GIVEN RECORDS:
————————

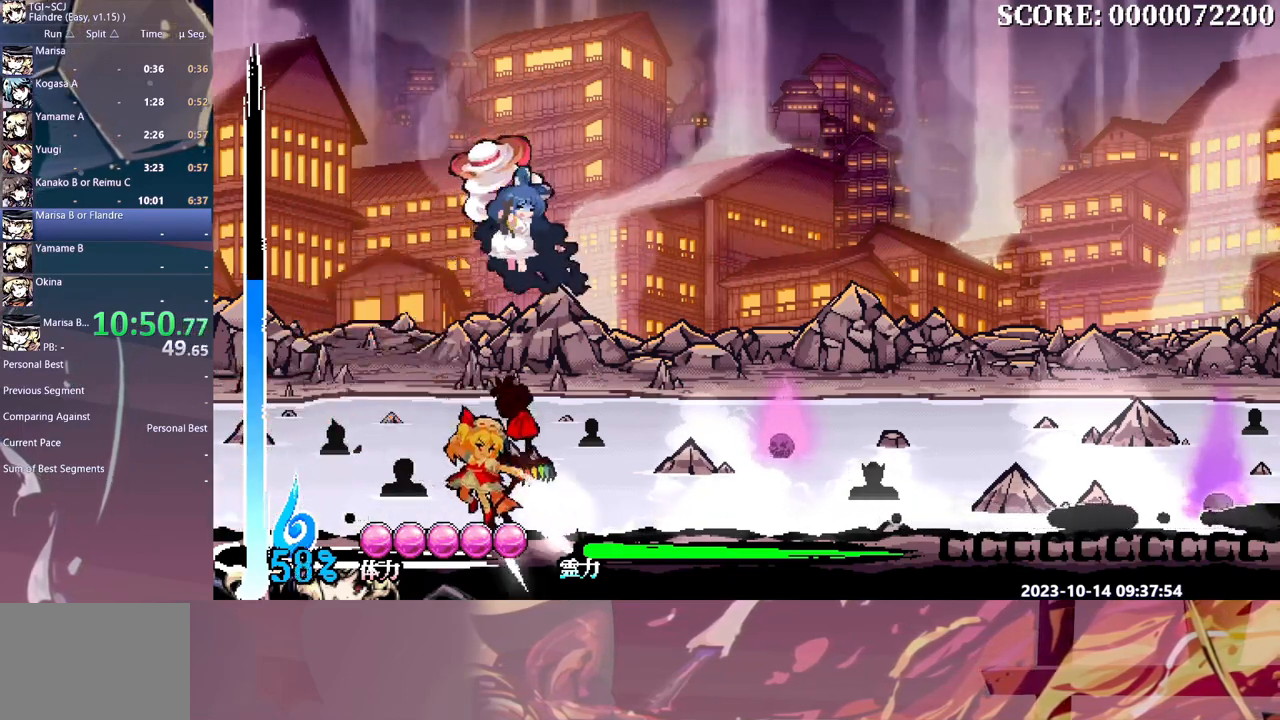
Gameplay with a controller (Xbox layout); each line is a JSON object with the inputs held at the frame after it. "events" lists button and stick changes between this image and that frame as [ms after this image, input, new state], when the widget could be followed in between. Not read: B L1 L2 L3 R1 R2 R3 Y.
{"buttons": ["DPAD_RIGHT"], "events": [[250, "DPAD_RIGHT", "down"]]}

————————

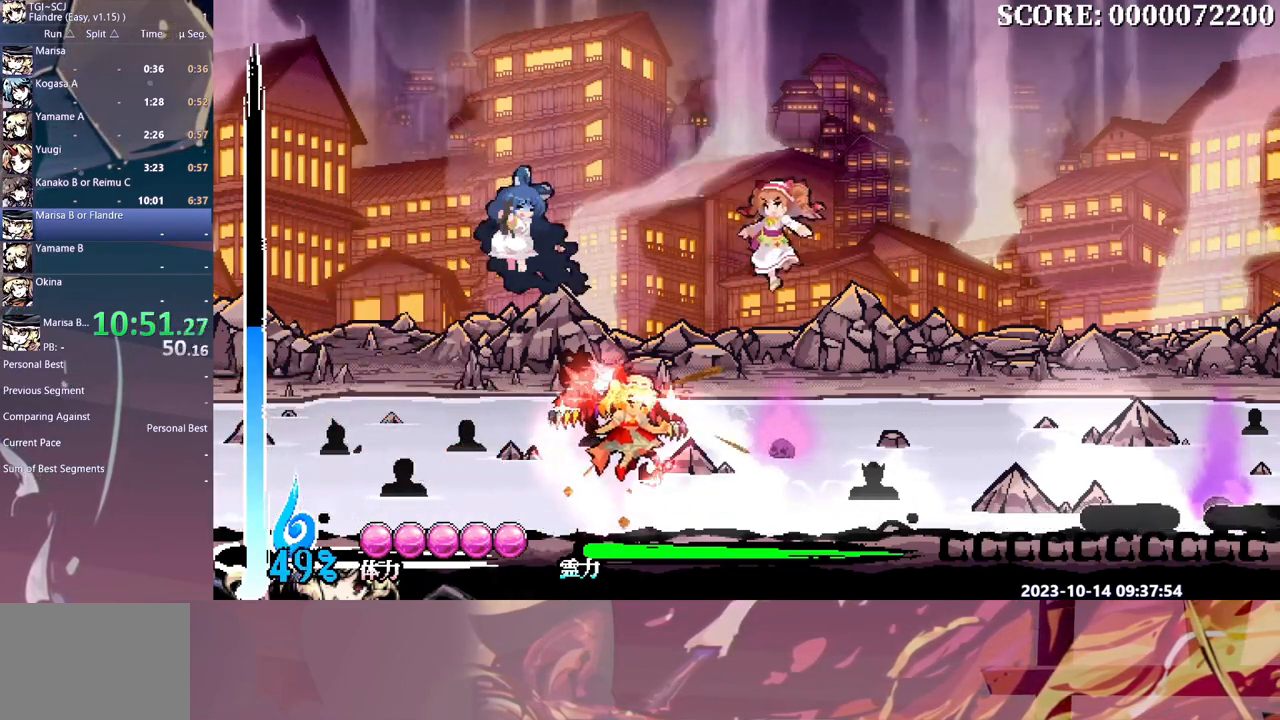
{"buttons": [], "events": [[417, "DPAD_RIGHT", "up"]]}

————————

TASK PROMPT: Return solely the count of lines in the data above in which the word "buttons" occurs.

RESPONSE TO THIS TASK: 2